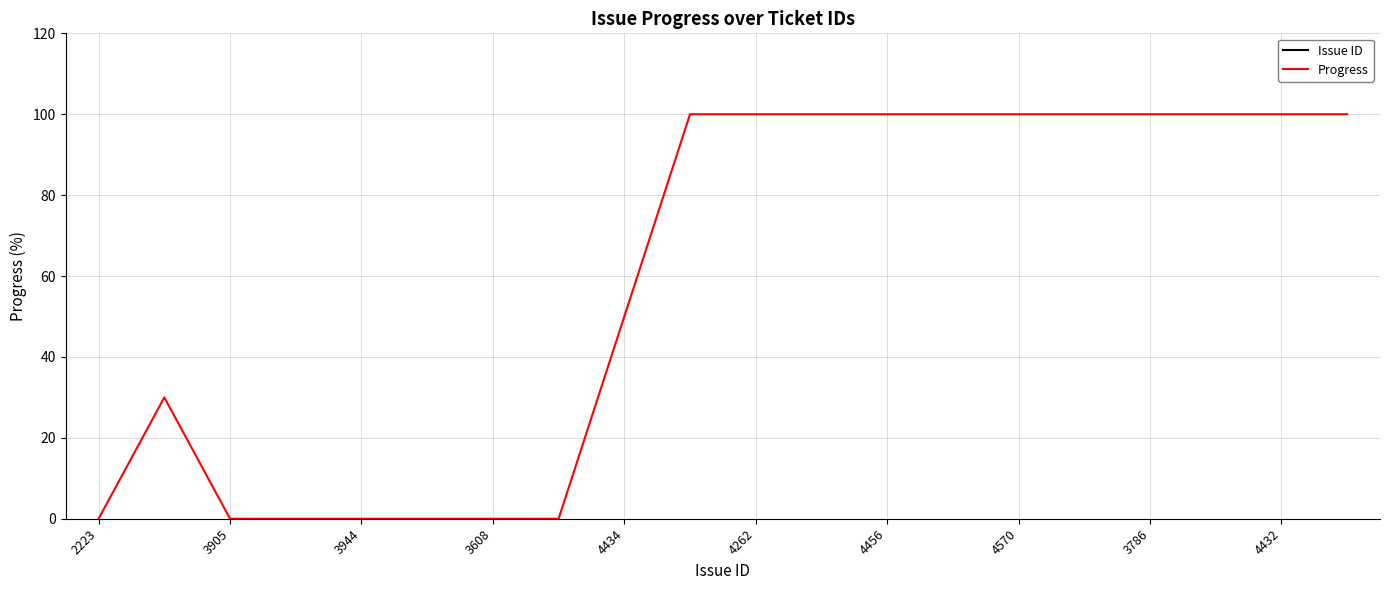

Is it true that Progress equals 23 at 4570?

False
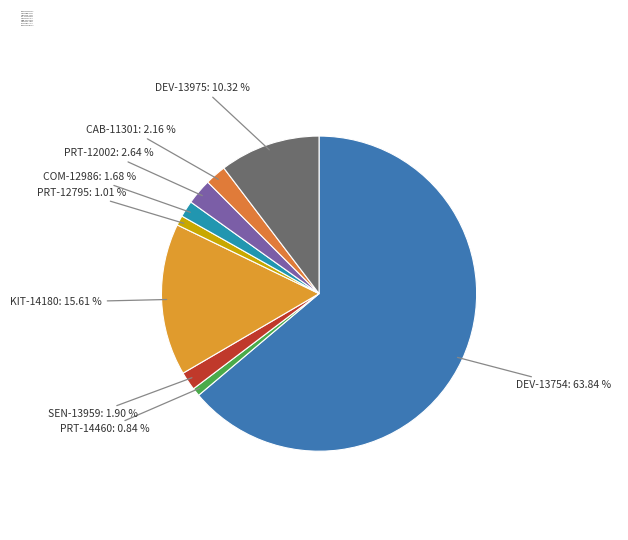

Which category has the biggest portion of the pie?

DEV-13754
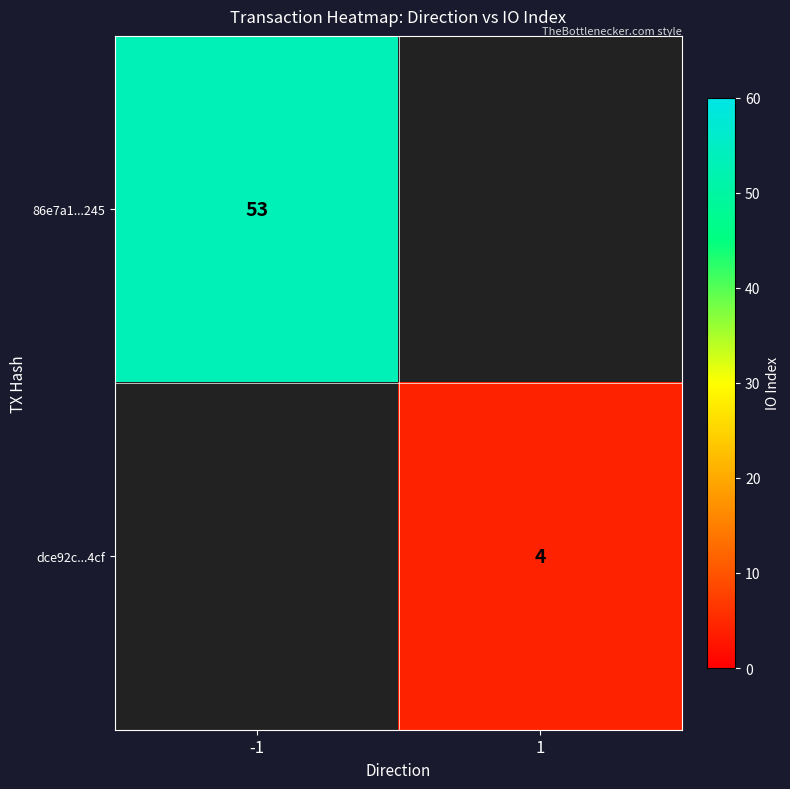

True or false: 86e7a1...245 has a value of 31 at -1.

False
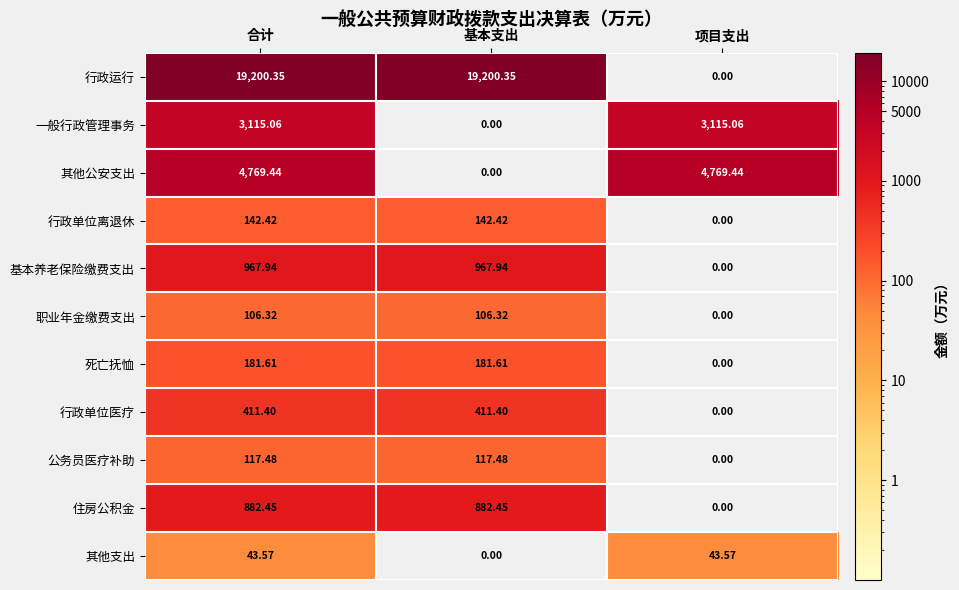

At how many categories does at least one series exceed 9233?

2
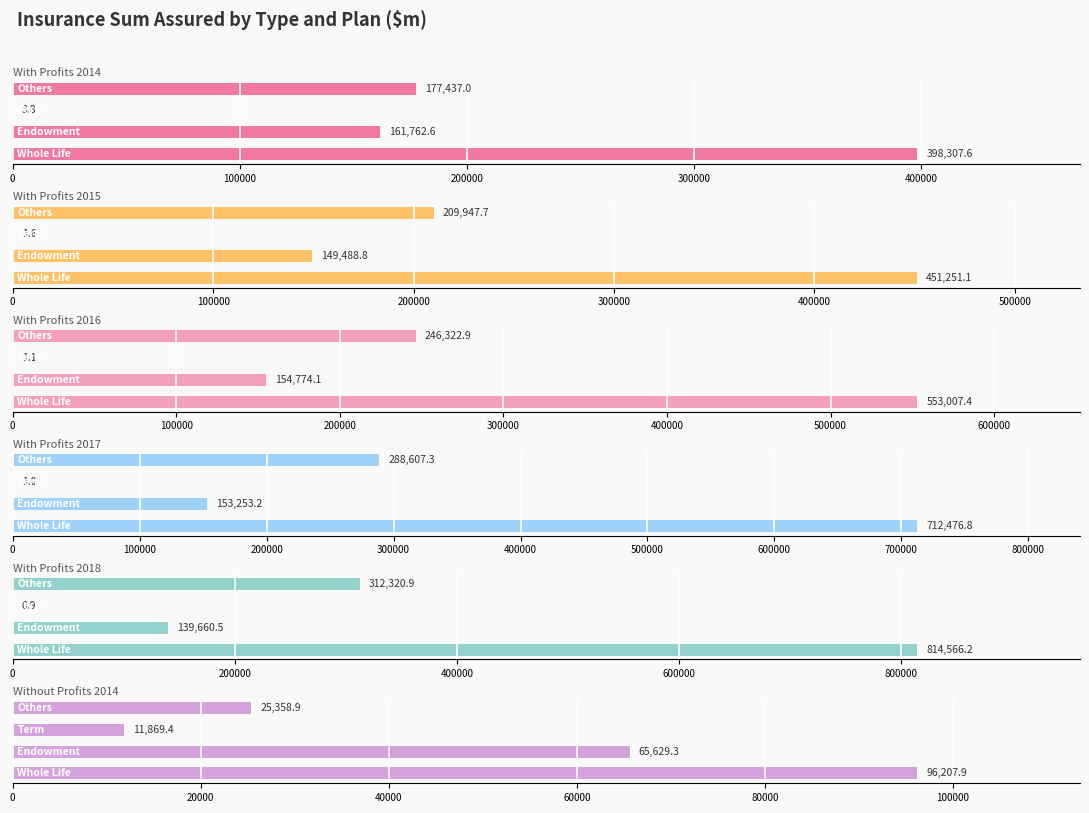

Reading left to right, transcribe all the data shown in this chart.

With-Profits-2014-$m: 398307.6	161762.6	3.8	177437.0
With-Profits-2015-$m: 451251.1	149488.8	1.6	209947.7
With-Profits-2016-$m: 553007.4	154774.1	1.1	246322.9
With-Profits-2017-$m: 712476.8	153253.2	1.0	288607.3
With-Profits-2018-$m: 814566.2	139660.5	0.9	312320.9
Without-Profits-2014-$m: 96207.9	65629.3	11869.4	25358.9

::::::::

| Task directions |
Put every line of the records above into a Markdown table with the columns "Row" and "Record text," numbering the rows and omitting blank lines. Leave the pictures out.

| Task solution |
| Row | Record text |
|---|---|
| 1 | Is it true that Progress equals 23 at 4570? |
| 2 | False |
| 3 | Which category has the biggest portion of the pie? |
| 4 | DEV-13754 |
| 5 | True or false: 86e7a1...245 has a value of 31 at -1. |
| 6 | False |
| 7 | At how many categories does at least one series exceed 9233? |
| 8 | 2 |
| 9 | Reading left to right, transcribe all the data shown in this chart. |
| 10 | With-Profits-2014-$m: 398307.6	161762.6	3.8	177437.0 |
| 11 | With-Profits-2015-$m: 451251.1	149488.8	1.6	209947.7 |
| 12 | With-Profits-2016-$m: 553007.4	154774.1	1.1	246322.9 |
| 13 | With-Profits-2017-$m: 712476.8	153253.2	1.0	288607.3 |
| 14 | With-Profits-2018-$m: 814566.2	139660.5	0.9	312320.9 |
| 15 | Without-Profits-2014-$m: 96207.9	65629.3	11869.4	25358.9 |